### Input
= = = =
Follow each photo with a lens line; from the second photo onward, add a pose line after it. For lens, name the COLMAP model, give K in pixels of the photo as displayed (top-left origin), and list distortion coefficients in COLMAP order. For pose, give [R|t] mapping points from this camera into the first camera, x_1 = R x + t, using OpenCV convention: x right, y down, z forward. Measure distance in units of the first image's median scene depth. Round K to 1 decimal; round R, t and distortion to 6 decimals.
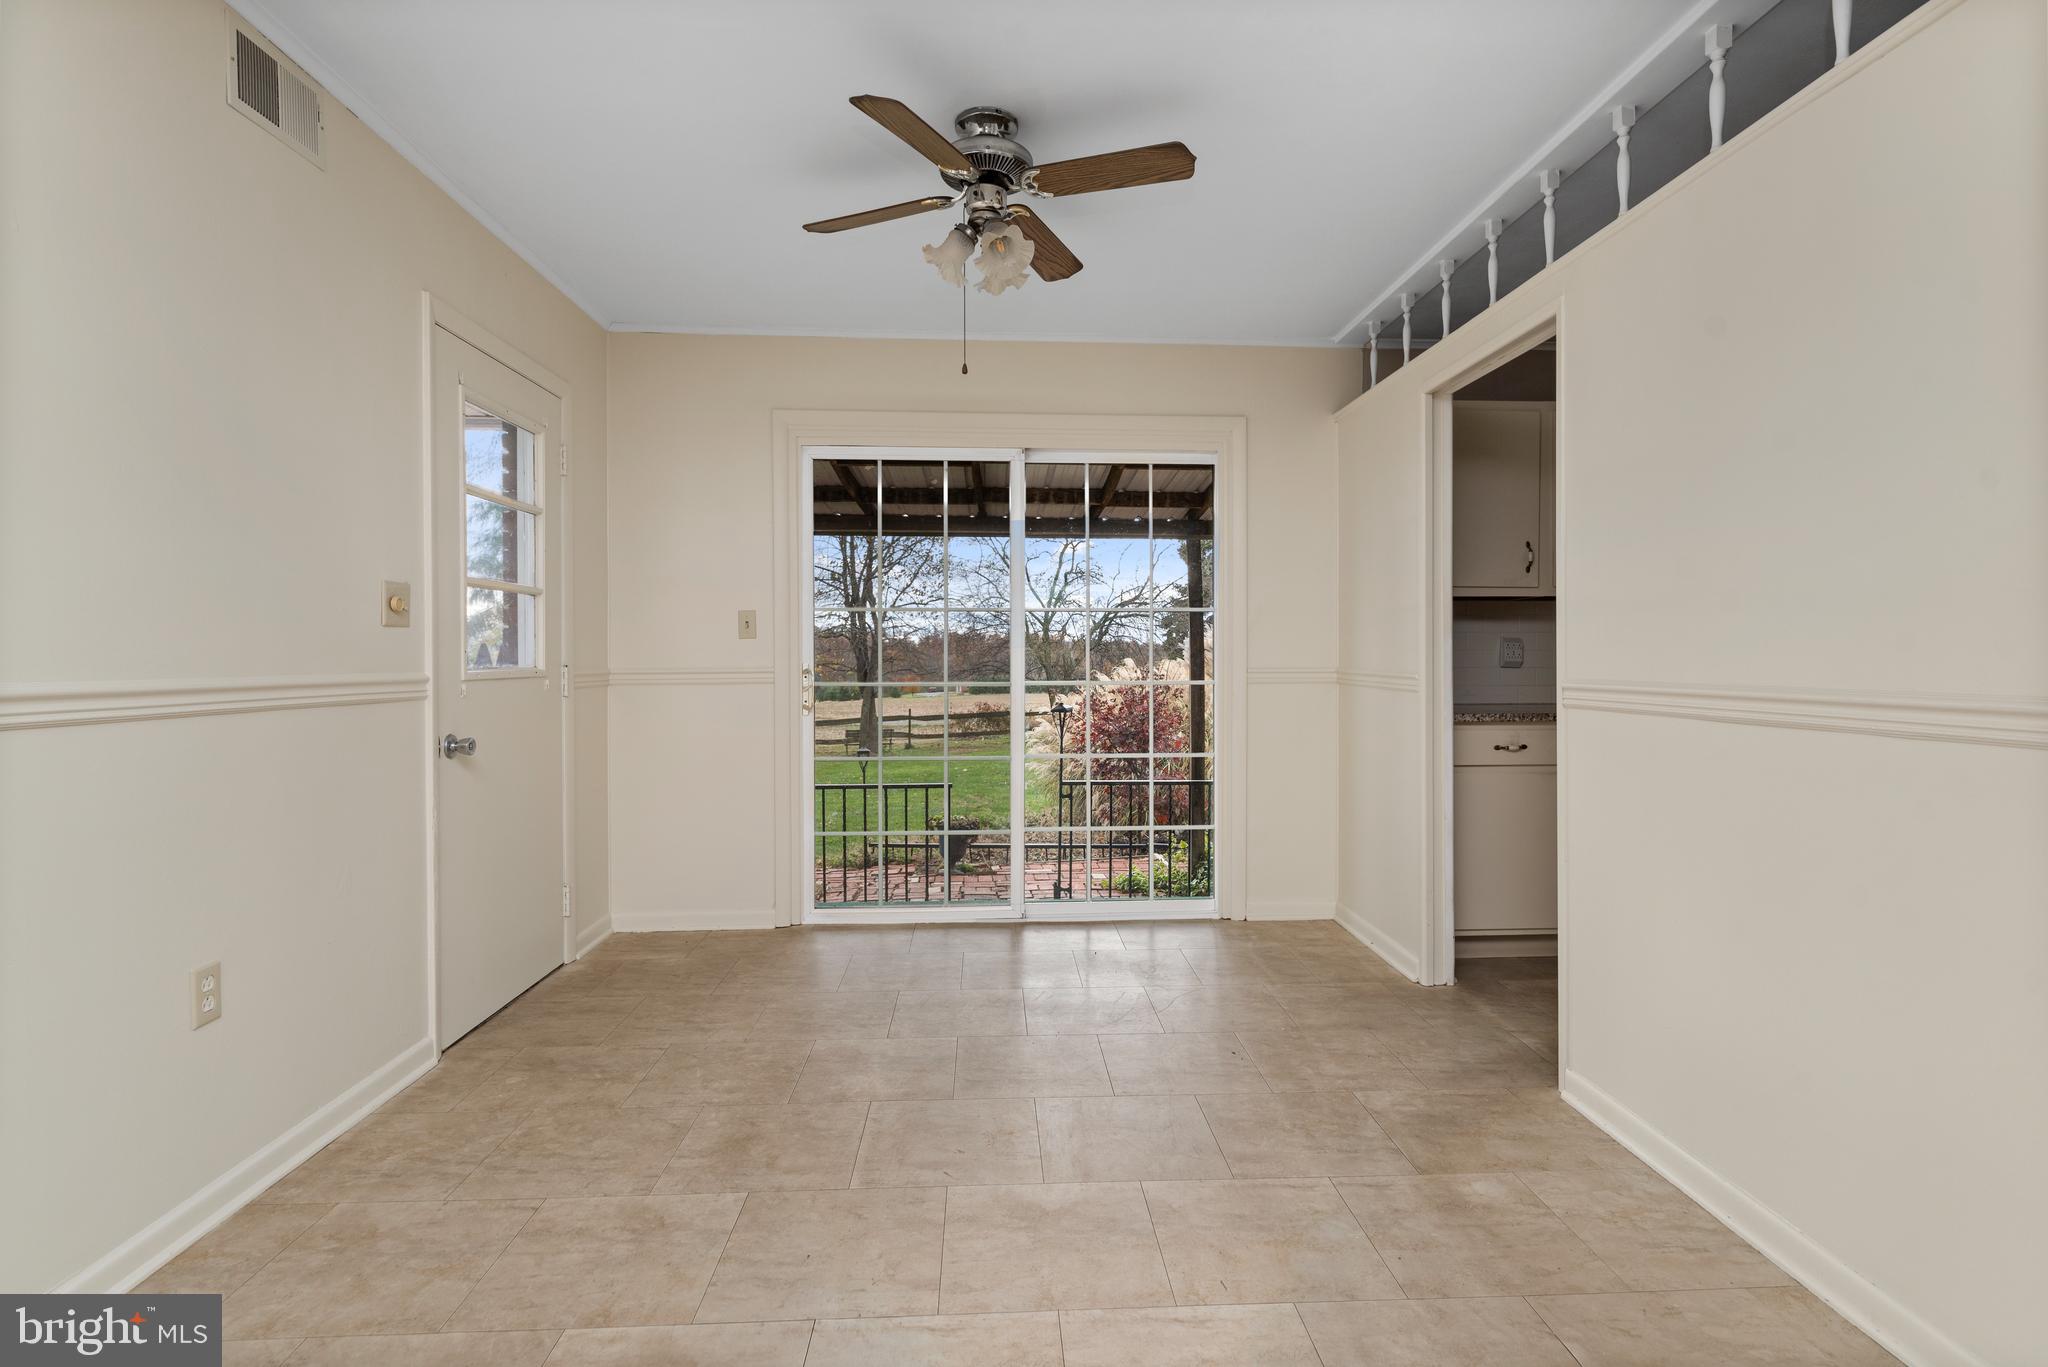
lens RADIAL K [[998.0, 0, 1027.9], [0, 998.0, 678.9], [0, 0, 1]] dist [0.011624, 0.000818]
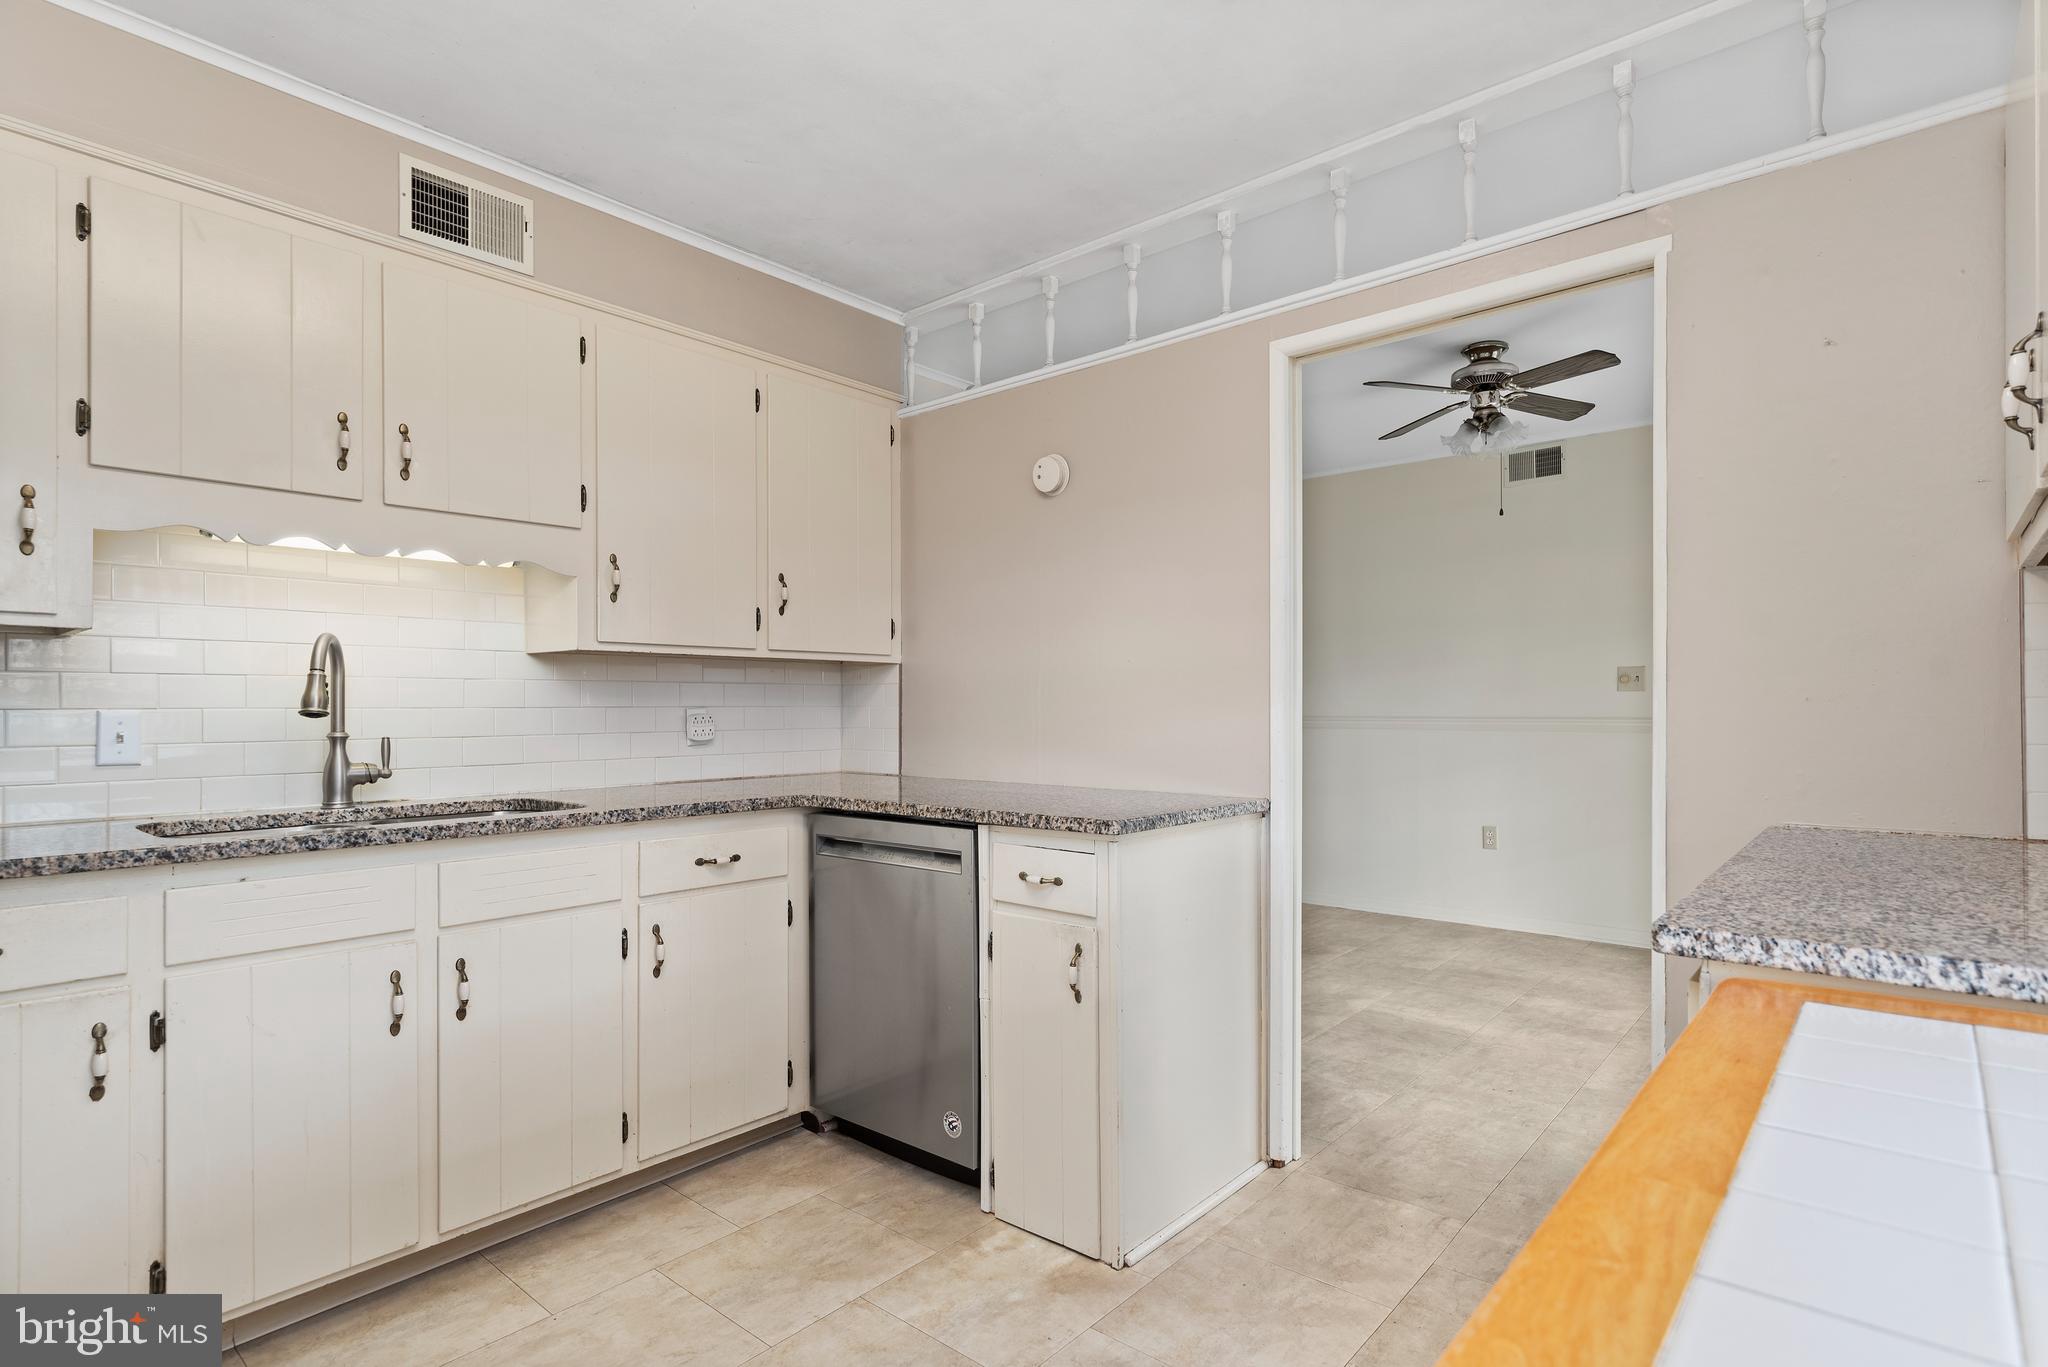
lens RADIAL K [[998.0, 0, 1042.7], [0, 998.0, 691.6], [0, 0, 1]] dist [0.011624, 0.000818]
pose [[-0.696401, -0.003232, -0.717646, 1.549769], [-0.002340, 0.999995, -0.002233, -0.047485], [0.717649, 0.000125, -0.696405, 1.646861]]
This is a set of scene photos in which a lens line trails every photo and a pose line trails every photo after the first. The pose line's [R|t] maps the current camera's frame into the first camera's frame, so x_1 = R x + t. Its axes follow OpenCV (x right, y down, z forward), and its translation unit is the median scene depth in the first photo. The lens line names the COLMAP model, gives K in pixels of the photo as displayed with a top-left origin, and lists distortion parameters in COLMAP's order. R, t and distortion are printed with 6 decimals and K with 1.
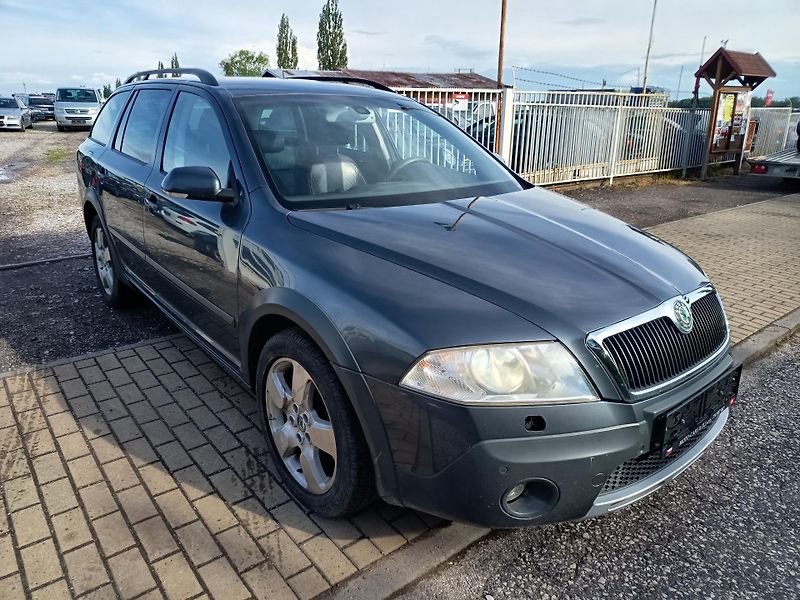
lens RADIAL K [[556.0, 0, 395.9], [0, 556.0, 303.4], [0, 0, 1]] dist [-0.011395, 0.023189]
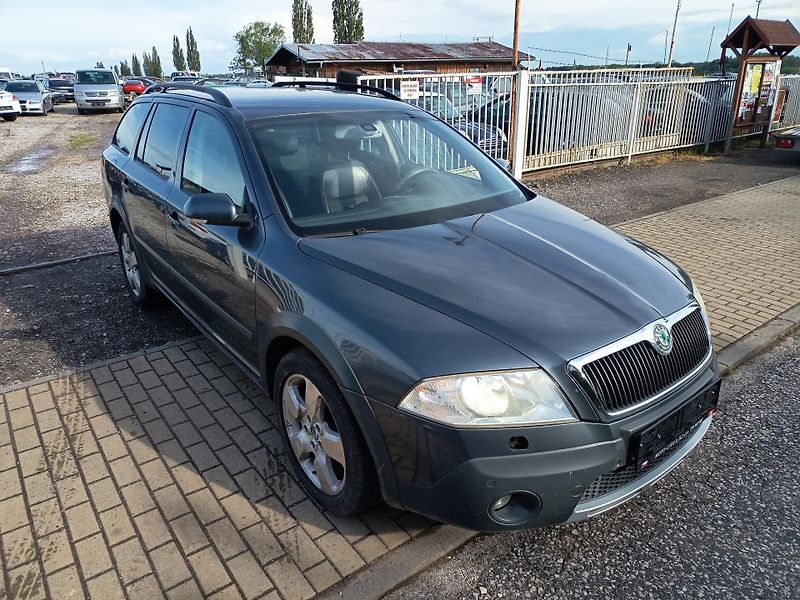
lens RADIAL K [[556.0, 0, 393.6], [0, 556.0, 309.9], [0, 0, 1]] dist [-0.011395, 0.023189]
pose [[0.999092, -0.009821, -0.041451, 0.032927], [0.012297, 0.998128, 0.059910, -0.085974], [0.040785, -0.060365, 0.997343, -0.078828]]
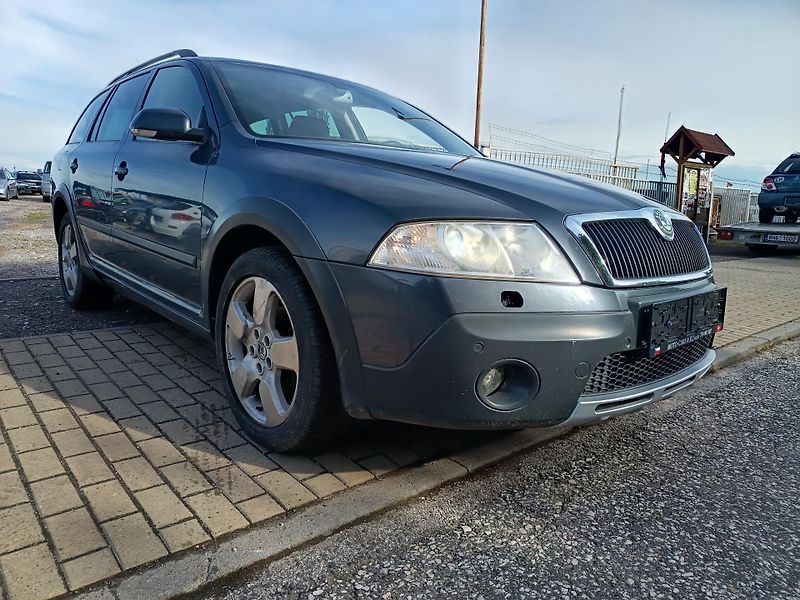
= = = =
### Requirement
No pictures go in the copy. Output exactly the lines from the line containing "This is a set" through the end of the listing above.

### The completed task
This is a set of scene photos in which a lens line trails every photo and a pose line trails every photo after the first. The pose line's [R|t] maps the current camera's frame into the first camera's frame, so x_1 = R x + t. Its axes follow OpenCV (x right, y down, z forward), and its translation unit is the median scene depth in the first photo. The lens line names the COLMAP model, gives K in pixels of the photo as displayed with a top-left origin, and lists distortion parameters in COLMAP's order. R, t and distortion are printed with 6 decimals and K with 1.
lens RADIAL K [[556.0, 0, 395.9], [0, 556.0, 303.4], [0, 0, 1]] dist [-0.011395, 0.023189]
lens RADIAL K [[556.0, 0, 393.6], [0, 556.0, 309.9], [0, 0, 1]] dist [-0.011395, 0.023189]
pose [[0.999092, -0.009821, -0.041451, 0.032927], [0.012297, 0.998128, 0.059910, -0.085974], [0.040785, -0.060365, 0.997343, -0.078828]]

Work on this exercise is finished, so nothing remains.